Snaps McDougal is now a household name, and his celebrity does much to raise the profile of alligators everywhere. Talent scouts and agencies start to realise that 'the next big thing' is likely to be about nine foot long and covered in green scales. Producers and directors start searching for alligators to star in their latest movies, and more and more of the animals are offered headlining roles on TV and in Broadway productions. And its not just alligators - crocodiles, monitor lizards and even snakes all experience an upturn in their fortunes. A pair of Polynesian backflip tortoises go down a storm in a remake of Trapeze.
Reptiles are now dominating the entertainment industry to such an extent that human performers find it almost impossible to get work. Demonstrations all over the country culminate in a protest march through the streets of New York. Actors, dancers, singers, mime artists and speciality acts bring traffic to a standstill as they wave placards, chant slogans, enact sketches and perform elaborately choreographed musical numbers whilst leaping about on car roofs.

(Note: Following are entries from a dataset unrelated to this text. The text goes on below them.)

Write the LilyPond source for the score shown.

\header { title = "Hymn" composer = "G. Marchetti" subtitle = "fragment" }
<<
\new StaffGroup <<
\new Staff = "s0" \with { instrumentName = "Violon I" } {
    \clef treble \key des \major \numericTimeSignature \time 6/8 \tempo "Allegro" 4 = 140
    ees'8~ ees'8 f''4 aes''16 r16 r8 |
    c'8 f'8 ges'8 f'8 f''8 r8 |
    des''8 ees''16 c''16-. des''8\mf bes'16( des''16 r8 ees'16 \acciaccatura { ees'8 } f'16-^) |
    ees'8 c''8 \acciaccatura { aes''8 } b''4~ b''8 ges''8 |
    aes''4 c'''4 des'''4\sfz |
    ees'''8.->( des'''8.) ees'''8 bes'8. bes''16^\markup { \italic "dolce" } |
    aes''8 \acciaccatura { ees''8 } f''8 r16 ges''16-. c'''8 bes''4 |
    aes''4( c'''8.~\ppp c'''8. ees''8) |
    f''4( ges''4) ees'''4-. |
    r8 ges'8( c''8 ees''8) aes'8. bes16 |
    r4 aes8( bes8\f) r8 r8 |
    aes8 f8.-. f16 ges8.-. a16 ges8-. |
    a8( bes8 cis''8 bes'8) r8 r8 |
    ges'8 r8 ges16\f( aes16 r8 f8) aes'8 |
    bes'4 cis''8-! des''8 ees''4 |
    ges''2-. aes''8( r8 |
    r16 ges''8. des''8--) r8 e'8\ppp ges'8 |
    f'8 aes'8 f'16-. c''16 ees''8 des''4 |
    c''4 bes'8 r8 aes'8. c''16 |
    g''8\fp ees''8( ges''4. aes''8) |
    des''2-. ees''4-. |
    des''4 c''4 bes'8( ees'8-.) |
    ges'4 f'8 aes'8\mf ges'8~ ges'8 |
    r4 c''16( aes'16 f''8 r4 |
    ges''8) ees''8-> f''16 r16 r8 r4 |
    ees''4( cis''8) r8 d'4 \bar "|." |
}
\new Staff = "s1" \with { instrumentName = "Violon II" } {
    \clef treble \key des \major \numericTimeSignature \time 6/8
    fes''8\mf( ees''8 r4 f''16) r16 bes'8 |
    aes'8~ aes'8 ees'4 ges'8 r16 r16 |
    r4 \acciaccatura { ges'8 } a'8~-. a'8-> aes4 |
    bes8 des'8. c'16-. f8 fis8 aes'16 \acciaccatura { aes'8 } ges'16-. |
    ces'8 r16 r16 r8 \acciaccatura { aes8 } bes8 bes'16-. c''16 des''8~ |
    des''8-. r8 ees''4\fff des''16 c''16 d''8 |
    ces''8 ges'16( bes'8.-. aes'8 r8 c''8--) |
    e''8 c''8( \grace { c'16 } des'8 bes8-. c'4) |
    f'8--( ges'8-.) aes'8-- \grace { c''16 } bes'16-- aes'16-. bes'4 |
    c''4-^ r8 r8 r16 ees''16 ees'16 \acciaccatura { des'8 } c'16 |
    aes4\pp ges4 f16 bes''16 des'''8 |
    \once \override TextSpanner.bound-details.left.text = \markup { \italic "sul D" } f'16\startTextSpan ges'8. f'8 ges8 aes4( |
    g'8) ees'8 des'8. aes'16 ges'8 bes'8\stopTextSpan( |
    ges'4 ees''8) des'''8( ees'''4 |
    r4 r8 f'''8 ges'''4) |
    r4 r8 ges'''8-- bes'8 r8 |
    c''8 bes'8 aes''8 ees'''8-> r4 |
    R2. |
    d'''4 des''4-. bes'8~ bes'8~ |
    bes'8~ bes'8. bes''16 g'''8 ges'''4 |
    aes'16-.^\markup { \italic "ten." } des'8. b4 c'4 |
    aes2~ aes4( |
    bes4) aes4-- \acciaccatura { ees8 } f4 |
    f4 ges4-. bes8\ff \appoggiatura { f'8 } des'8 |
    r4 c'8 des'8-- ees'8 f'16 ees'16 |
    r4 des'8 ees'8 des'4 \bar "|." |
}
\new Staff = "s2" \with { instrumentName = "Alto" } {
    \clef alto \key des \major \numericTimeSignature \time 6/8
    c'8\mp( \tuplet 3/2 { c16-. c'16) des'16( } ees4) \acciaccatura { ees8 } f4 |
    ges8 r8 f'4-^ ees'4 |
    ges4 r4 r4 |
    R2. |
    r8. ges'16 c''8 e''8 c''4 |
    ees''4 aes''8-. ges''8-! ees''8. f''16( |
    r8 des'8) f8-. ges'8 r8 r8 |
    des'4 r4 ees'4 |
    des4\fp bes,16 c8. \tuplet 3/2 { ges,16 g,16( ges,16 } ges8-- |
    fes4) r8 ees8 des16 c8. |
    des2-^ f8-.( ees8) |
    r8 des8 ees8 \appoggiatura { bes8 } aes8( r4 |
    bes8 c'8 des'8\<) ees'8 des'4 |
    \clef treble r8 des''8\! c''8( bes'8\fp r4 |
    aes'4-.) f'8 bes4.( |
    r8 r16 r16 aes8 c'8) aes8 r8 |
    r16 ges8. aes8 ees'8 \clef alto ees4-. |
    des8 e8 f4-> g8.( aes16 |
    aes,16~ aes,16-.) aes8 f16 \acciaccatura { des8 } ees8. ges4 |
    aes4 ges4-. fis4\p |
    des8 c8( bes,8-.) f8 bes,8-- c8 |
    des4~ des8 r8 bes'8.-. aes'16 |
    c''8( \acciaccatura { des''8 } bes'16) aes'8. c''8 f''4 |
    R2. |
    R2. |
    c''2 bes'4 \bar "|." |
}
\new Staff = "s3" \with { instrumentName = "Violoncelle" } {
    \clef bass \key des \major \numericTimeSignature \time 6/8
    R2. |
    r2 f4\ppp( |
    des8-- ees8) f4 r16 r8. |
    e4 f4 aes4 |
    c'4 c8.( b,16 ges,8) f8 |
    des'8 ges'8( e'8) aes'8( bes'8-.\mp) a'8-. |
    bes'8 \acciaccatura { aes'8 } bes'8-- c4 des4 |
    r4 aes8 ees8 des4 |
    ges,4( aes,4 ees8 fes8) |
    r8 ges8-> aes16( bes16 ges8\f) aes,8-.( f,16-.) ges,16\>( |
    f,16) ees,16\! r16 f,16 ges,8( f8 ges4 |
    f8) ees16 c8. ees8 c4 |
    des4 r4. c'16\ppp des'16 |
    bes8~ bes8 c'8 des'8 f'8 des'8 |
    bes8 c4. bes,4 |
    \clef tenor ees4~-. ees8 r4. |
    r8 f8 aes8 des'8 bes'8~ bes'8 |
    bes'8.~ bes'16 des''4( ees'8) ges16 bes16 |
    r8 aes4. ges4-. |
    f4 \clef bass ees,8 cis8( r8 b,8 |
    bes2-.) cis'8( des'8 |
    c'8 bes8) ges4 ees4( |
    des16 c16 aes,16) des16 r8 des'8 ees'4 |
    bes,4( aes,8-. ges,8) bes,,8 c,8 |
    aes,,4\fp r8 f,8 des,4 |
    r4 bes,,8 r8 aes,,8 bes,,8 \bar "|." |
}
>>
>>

Realising that there is no way that she is going to get to her office on time, a young girl leaves her cab and decides to take a shortcut through Central Park. It's a warm day and the sun is out. There had been a slight drizzle earlier - it had passed quickly but the ground is still damp. As she walks along her arm brushes a nearby bush, shaking a little shower of sparkling raindrops from the wet leaves. She moves on without another thought.
Sheltering beneath the bush is a butterfly - possibly a cabbage white, or similar variety. As the leaves above are disturbed, raindrops smash to the ground around it, covering the insect in diamond shards of moisture. It cautiously inches back, moving deeper under cover. And then, to dry itself, it very gently flaps its wings.